--- Data shown Enclosed Below ---

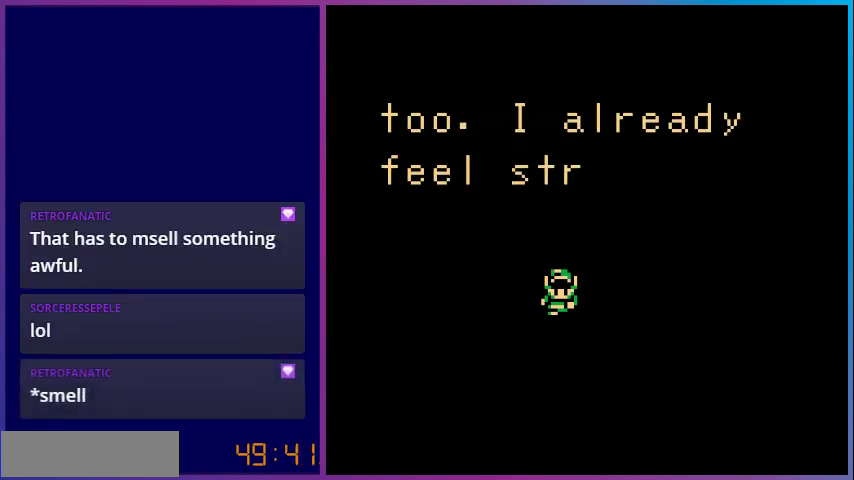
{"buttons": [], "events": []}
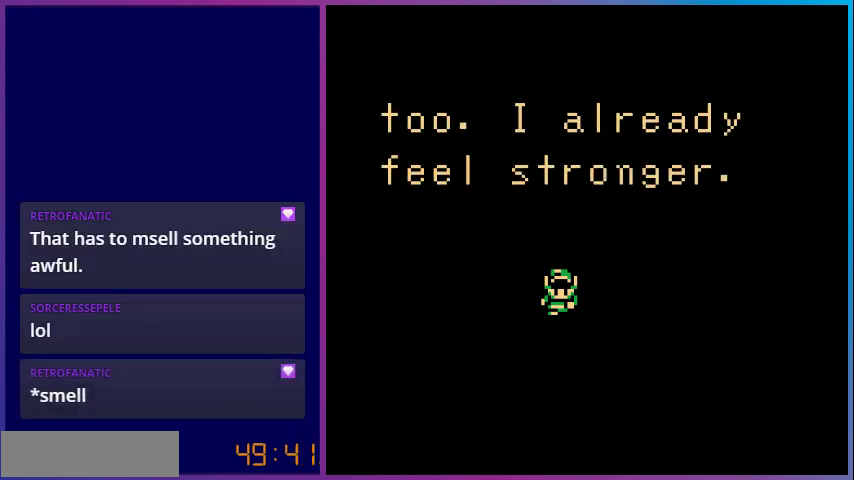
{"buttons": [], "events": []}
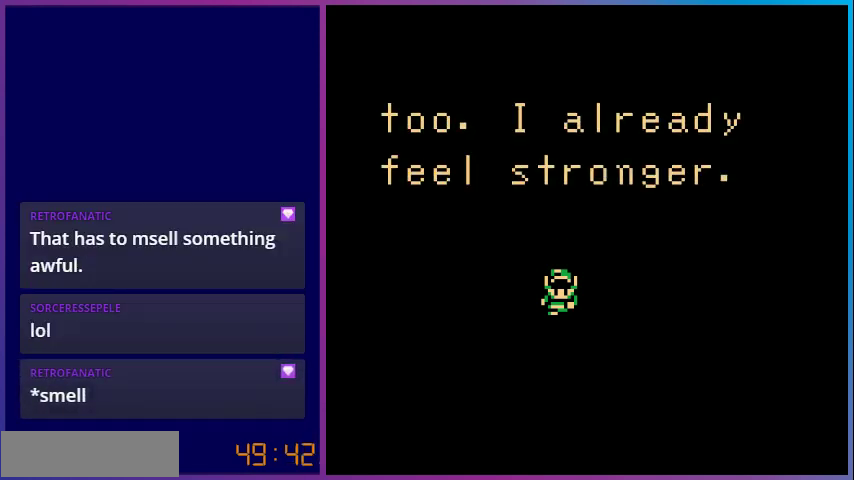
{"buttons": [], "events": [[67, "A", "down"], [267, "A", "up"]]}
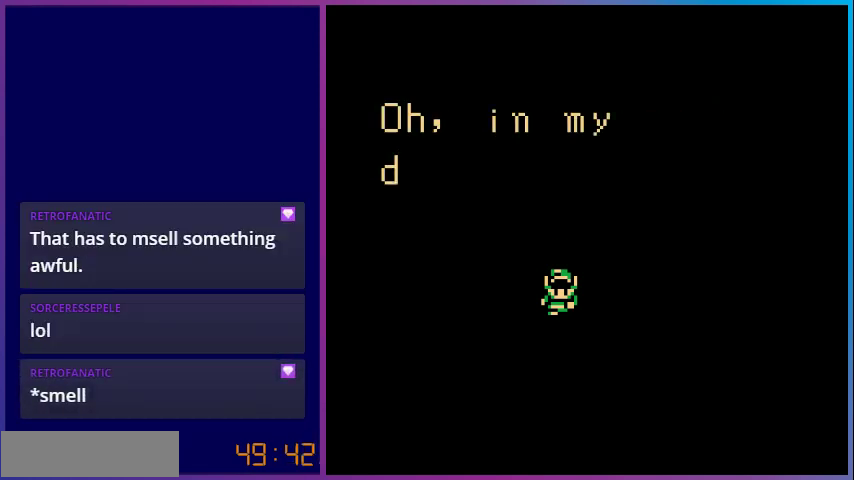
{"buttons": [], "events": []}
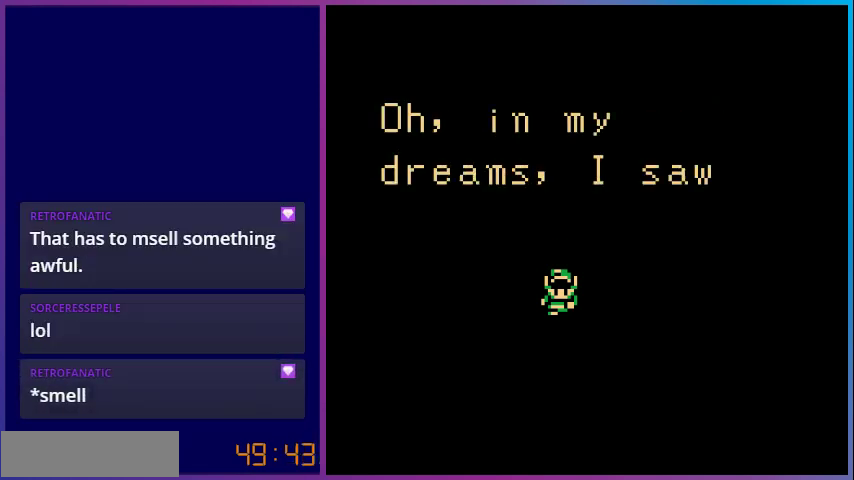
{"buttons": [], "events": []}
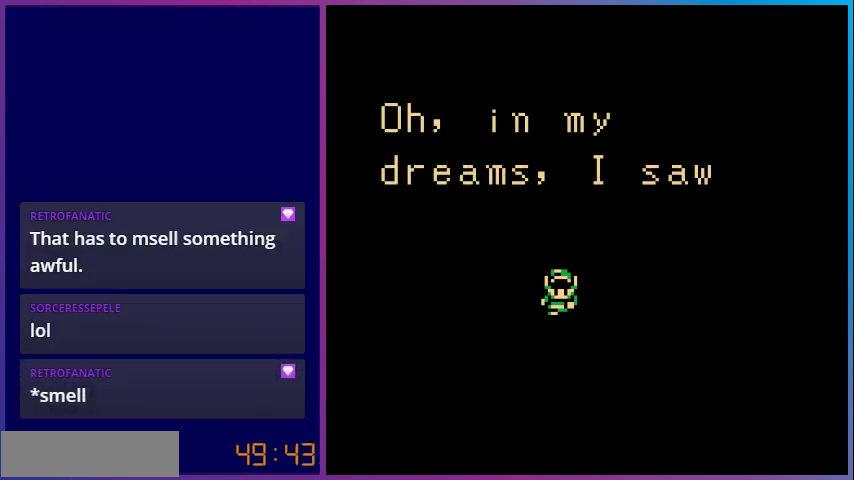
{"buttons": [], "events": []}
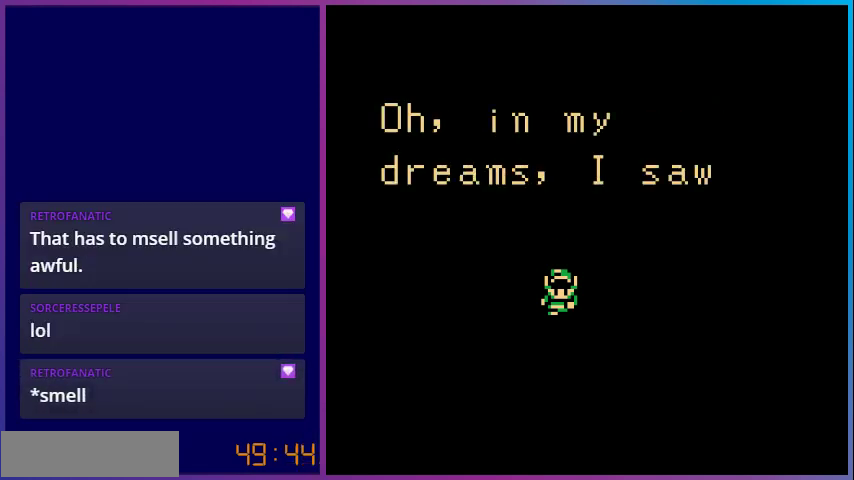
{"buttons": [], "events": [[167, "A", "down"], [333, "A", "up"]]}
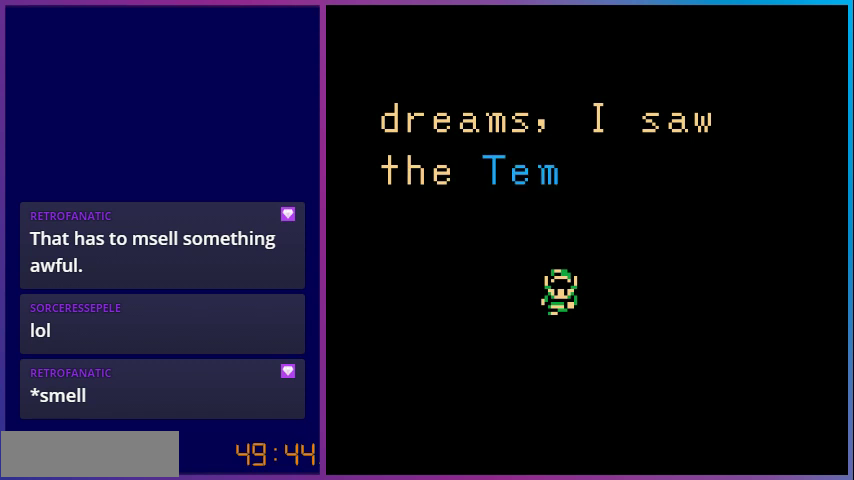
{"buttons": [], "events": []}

--- End of Enclosed Data shown ---

Copy out every line above without change, dropping the pictures.

**Final answer**
{"buttons": [], "events": []}
{"buttons": [], "events": []}
{"buttons": [], "events": [[67, "A", "down"], [267, "A", "up"]]}
{"buttons": [], "events": []}
{"buttons": [], "events": []}
{"buttons": [], "events": []}
{"buttons": [], "events": [[167, "A", "down"], [333, "A", "up"]]}
{"buttons": [], "events": []}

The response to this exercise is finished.